For many of the organizations in the database, there were multiple coordinates found. This is partly a side effect of postal codes being used to work out geographic location. For instance, while two different departments may belong to the same university, their postal codes may vary slightly.

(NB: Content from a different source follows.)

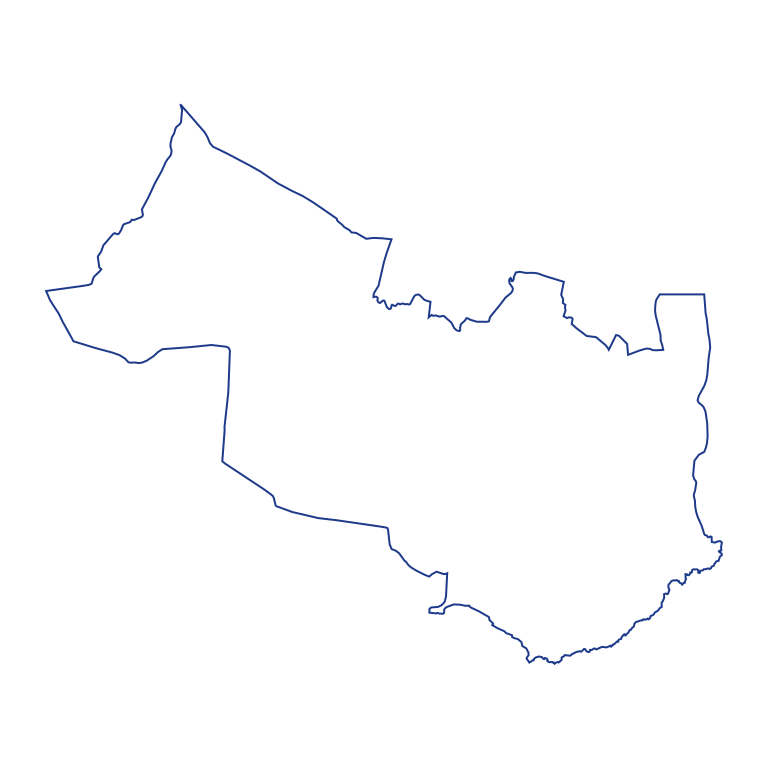 Thuan Nam, Ninh Thuận, Vietnam
{"feature_id": "81297802B94482771357603", "entity_name": "Thuan Nam", "entity_type": "district", "adm_level": 2, "iso_a3": "VNM", "parent_name": "Vietnam", "parent_adm1": "Ninh Thuận", "projection": "albers", "projection_center": [108.912, 11.451], "detail": "fine", "context": "isolated", "style": "outline", "palette": "blue", "viewbox_px": 768, "rotation_deg": 0, "n_neighbors": 0, "source": "geoboundaries", "source_scale": "gbopen_adm2", "svg_char_len": 6112}
<svg xmlns="http://www.w3.org/2000/svg" viewBox="0 0 768 768"><path d="M180.3,104.3L182.1,109.7L181.0,122.3L179.5,124.4L176.4,126.9L175.3,129.1L174.1,133.5L171.9,137.3L170.5,143.8L170.5,146.9L171.6,150.7L171.1,154.0L170.1,156.2L167.3,159.5L165.7,162.2L161.6,171.2L155.2,182.7L148.2,197.7L141.9,209.4L142.9,214.8L142.4,216.2L141.4,217.1L133.8,220.1L131.8,219.7L130.1,222.1L124.0,224.2L123.1,225.1L121.0,230.3L118.9,233.6L118.1,234.1L116.8,234.1L114.7,233.1L113.1,234.0L103.4,245.3L101.1,251.7L98.2,255.9L97.8,256.8L99.3,267.4L101.3,269.2L99.7,271.3L94.5,276.2L93.3,278.0L91.6,283.7L88.8,284.9L82.7,285.9L46.1,291.0L50.2,300.5L58.6,313.4L62.7,321.8L73.5,341.3L96.0,348.2L112.4,352.6L119.5,355.1L124.9,358.5L128.5,362.3L130.9,362.7L135.0,362.5L139.0,363.1L142.1,362.6L146.7,360.7L153.5,356.2L158.2,351.9L162.4,349.2L188.3,347.3L211.4,345.0L226.0,346.7L227.5,347.2L229.0,348.3L229.9,350.8L228.3,392.5L224.5,427.0L224.6,430.6L222.3,461.3L225.4,463.8L264.1,489.4L271.7,495.0L273.0,496.2L273.9,498.3L275.7,505.6L276.4,506.2L292.2,512.0L318.3,518.1L336.4,520.2L382.4,526.9L387.0,527.8L387.6,528.3L388.0,529.4L389.7,544.5L391.6,549.0L395.9,550.8L399.1,553.2L404.5,560.7L405.8,561.6L408.5,565.2L411.2,567.5L416.5,570.7L425.1,575.0L429.2,576.6L431.8,574.3L436.5,571.7L443.8,574.1L446.0,573.9L447.2,573.3L446.0,596.5L444.8,601.5L443.2,603.6L441.3,605.3L438.1,606.9L431.6,607.4L429.9,608.4L429.4,609.2L429.4,612.7L436.2,613.4L437.5,612.9L439.3,613.6L443.3,613.7L444.1,612.6L444.2,609.6L445.1,608.2L446.8,607.0L453.9,604.4L460.1,604.7L465.5,605.8L469.1,605.6L469.7,606.6L471.0,607.6L478.7,611.2L488.5,616.8L489.0,617.3L489.4,619.9L493.0,623.4L493.1,624.1L492.3,625.1L497.3,628.1L504.3,631.2L506.1,633.1L512.0,635.2L512.2,637.2L514.8,638.3L517.9,639.1L521.5,642.2L522.3,646.0L526.3,648.4L528.4,652.5L528.6,655.1L526.9,657.5L526.6,658.6L529.2,662.3L529.4,661.9L530.7,661.9L532.5,660.4L533.6,660.3L533.8,659.1L535.9,657.4L538.9,656.5L541.8,657.1L543.5,659.0L544.3,659.0L544.9,658.0L546.7,658.5L547.4,659.4L547.2,660.6L547.8,660.7L548.3,661.8L549.4,662.2L552.6,662.0L553.3,662.9L554.2,662.7L554.7,663.7L556.0,662.6L558.0,662.0L558.6,662.5L558.9,662.3L559.1,661.8L559.7,661.7L561.7,659.7L561.6,657.8L562.1,657.1L563.7,656.5L564.7,655.1L569.9,655.7L570.7,655.4L572.0,654.1L576.6,651.9L579.7,651.2L580.9,651.7L581.6,651.4L584.0,649.0L585.2,649.2L586.6,651.3L588.6,652.1L589.6,651.7L590.1,649.9L591.7,650.0L593.9,648.5L594.8,648.5L596.3,649.4L602.0,646.9L606.6,647.4L610.3,645.8L610.7,646.5L611.1,646.6L611.6,645.5L612.7,645.5L613.3,644.3L614.2,644.2L616.9,641.6L618.1,641.7L618.0,640.9L619.0,639.6L621.2,638.8L621.8,636.8L624.2,634.3L625.0,635.3L625.8,635.4L626.4,634.2L628.2,632.8L629.8,630.0L631.0,629.7L631.8,628.2L633.9,626.4L634.4,623.9L635.5,622.3L640.3,620.6L642.6,620.3L642.6,619.7L643.4,619.3L645.4,619.7L647.8,618.6L648.4,619.3L648.9,619.2L649.9,618.3L650.7,616.0L653.3,614.9L654.8,612.6L658.0,610.6L659.9,608.0L661.7,607.0L661.6,602.8L662.8,601.2L664.2,597.7L664.1,594.1L665.5,593.6L667.3,594.1L668.0,593.7L669.5,589.7L668.6,588.3L668.3,585.6L668.5,584.8L671.6,581.0L673.6,580.3L675.3,580.5L677.0,580.1L677.9,581.0L678.8,581.0L679.3,582.5L681.8,583.7L682.0,584.7L682.3,584.7L683.7,582.9L684.8,582.8L685.4,580.2L686.1,579.0L685.6,577.9L685.5,574.2L687.0,574.3L687.4,575.0L688.7,575.2L689.7,574.4L690.2,572.6L691.0,572.8L691.8,572.4L692.1,570.1L693.0,569.4L697.4,569.4L698.3,570.3L698.2,572.6L699.6,573.0L700.0,572.6L699.9,571.1L701.2,570.5L702.8,570.4L703.9,569.2L706.2,569.2L707.1,568.6L708.9,568.5L709.4,569.0L710.2,568.7L711.0,568.2L711.7,566.6L713.8,565.7L714.3,564.2L716.4,561.3L718.5,560.9L719.9,556.8L721.8,555.1L721.7,553.7L718.9,551.6L719.3,550.8L719.7,550.7L720.3,551.3L721.3,550.2L721.1,546.8L721.9,542.5L720.6,541.3L719.7,541.1L716.8,541.7L715.0,542.6L711.8,542.0L711.6,537.1L710.5,536.4L709.5,537.1L707.9,537.2L706.9,535.6L705.0,535.1L704.2,534.0L701.6,525.6L697.7,516.9L696.3,512.5L695.3,507.4L694.9,500.5L693.9,496.3L693.9,494.3L695.1,490.5L696.3,482.8L695.7,480.9L694.3,479.3L693.1,475.6L694.4,460.8L698.8,454.8L704.2,451.9L705.9,447.6L707.0,443.1L707.6,436.2L707.2,423.1L705.5,411.6L703.7,407.3L702.3,405.6L698.6,402.5L697.6,400.2L698.8,395.9L704.6,385.2L706.4,379.8L707.3,374.4L708.7,357.5L710.2,347.7L709.5,339.7L708.4,334.0L706.7,318.5L705.6,313.1L704.2,294.4L659.7,294.4L656.6,299.2L655.8,301.3L655.2,306.7L655.1,311.3L655.7,315.5L660.5,334.9L660.7,340.5L662.1,344.6L663.2,349.9L656.3,350.3L652.6,350.1L649.9,348.8L646.3,348.6L640.2,350.3L628.1,354.8L627.1,343.9L619.0,335.8L616.1,335.0L608.8,349.8L607.7,347.8L605.3,344.9L596.5,337.5L595.1,337.0L586.7,336.0L576.7,328.4L571.7,324.0L572.6,319.1L572.2,318.3L571.1,317.5L568.6,317.4L567.0,318.1L563.6,316.2L565.5,310.5L565.0,307.1L565.4,304.9L562.9,303.0L563.1,299.1L561.2,294.8L563.8,281.8L545.5,276.2L537.6,273.4L534.1,272.9L525.5,272.9L519.8,271.8L515.8,272.5L513.8,277.2L513.6,279.2L513.0,280.7L512.1,281.2L511.5,281.0L511.1,278.6L510.6,278.0L509.3,279.5L509.1,280.5L509.5,283.2L512.6,287.7L512.9,289.0L512.3,291.2L511.0,293.0L505.4,297.7L500.5,304.2L490.0,317.1L489.0,321.0L488.5,321.5L486.5,321.8L476.6,321.7L469.9,319.6L468.0,318.4L466.4,318.2L464.9,320.6L460.9,324.2L460.1,327.7L460.2,330.1L459.8,330.8L459.0,331.1L456.5,330.2L454.3,328.2L451.4,322.6L444.0,316.1L442.5,315.9L439.8,316.7L435.4,315.4L433.2,315.8L431.5,315.0L428.7,317.4L430.5,301.8L426.3,300.6L424.1,299.6L419.9,295.3L418.4,294.5L416.1,294.8L414.3,296.1L410.1,304.1L408.7,304.5L407.2,304.0L405.2,304.3L402.6,303.5L400.1,304.3L398.5,303.6L397.7,303.7L395.9,305.8L394.6,305.9L392.1,304.7L391.7,305.1L391.0,308.1L390.5,308.8L388.9,309.0L386.9,307.1L384.5,301.0L383.9,300.5L382.9,300.6L380.0,303.0L378.6,302.5L377.4,300.6L377.8,298.3L377.5,297.6L376.4,296.8L375.2,296.7L373.5,297.1L373.6,294.5L374.5,292.2L378.5,285.8L383.9,262.3L386.5,253.5L391.5,239.3L382.2,238.3L373.5,237.9L366.3,238.8L356.1,232.9L351.4,232.4L349.7,230.3L344.4,227.2L342.1,224.7L338.5,221.8L337.1,220.3L336.7,218.6L313.8,202.8L303.2,196.3L290.6,190.2L277.9,183.4L260.1,171.3L249.0,165.1L227.4,153.7L213.0,146.7L210.0,143.2L207.6,137.4L204.7,132.3L180.3,104.3Z" fill="none" stroke="#1e3a8a" stroke-width="2"/></svg>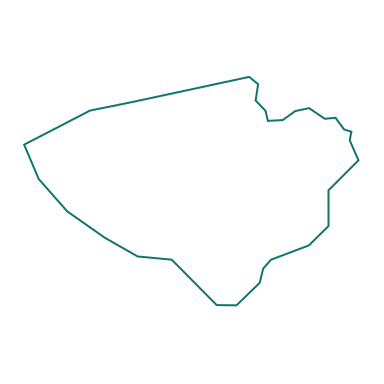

To homogenize these discrepancies, I wrote an algorithm to find the most plausible central point of all of the points mapped to a given organization. While the algorithm itself is relatively straightforward, it is surprisingly effective at solving this problem.

Steps:

  1. Calculate the distance from each unique point to every other unique point using haversine formula.
  2. Divide by the number of times that unique point appears in the input list. This reduces the chance of annomilies in the mapping being selected by biasing selection towards coordinates which appear fequently.
  3. Select the coordinate which has the smallest weighted value.
  4. Check the weighted value against some scalar threshold (optional).
  5. Return this coordinate if it is less than or equal to the thresshold; else return NaN.

In code, this procedure can be expressed as follows:


In [4]:
# Imports
import numpy as np
from collections import Counter
from haversine import haversine

In [5]:
def most_central_point(geos_array, valid_medoid):
    """
    Algorithm to find the point that is most central (i.e., medoid)
    using the haversine formula. Distances are weighted by the number of observations.

    :param geos_array: a list of coordinate
    :type geos_array: list of tuples (must be immutable as this will be hashed)
    :param valid_medoid: min for mean distance to all other points / number of observations.
    :type valid_medoid: float or int
    :return: medoid coordinate
    """
    # Count the number times each coordinate appears in `geos_array`
    geos_array_count = dict(Counter(geos_array))
    
    # Define a list of unique coordinates
    uniuqe_geos = list(set(geos_array))

    # Compute the distance from each point to all of the others
    coord_dict = {i: [haversine(i, j) for j in uniuqe_geos if j != i] for i in uniuqe_geos}

    # Compute the mean distance for each coordinate and divide by the number of times it occured
    coord_dict_mean = {k: mean(v) / float(geos_array_count[k]) for k, v in coord_dict.items()}

    # Use the coordinate with the smallest corresponding value
    medoid_mean_coord = min(coord_dict_mean, key=coord_dict_mean.get)

    # Check against threshold
    if coord_dict_mean[medoid_mean_coord] <= valid_medoid:
        return medoid_mean_coord
    else:
        return np.NaN

While I have yet to formalize a validation procedure, by simple inspection this process appears to reliably see through the noise and select a single, plausable coordinate to represent most of the organizations in the database.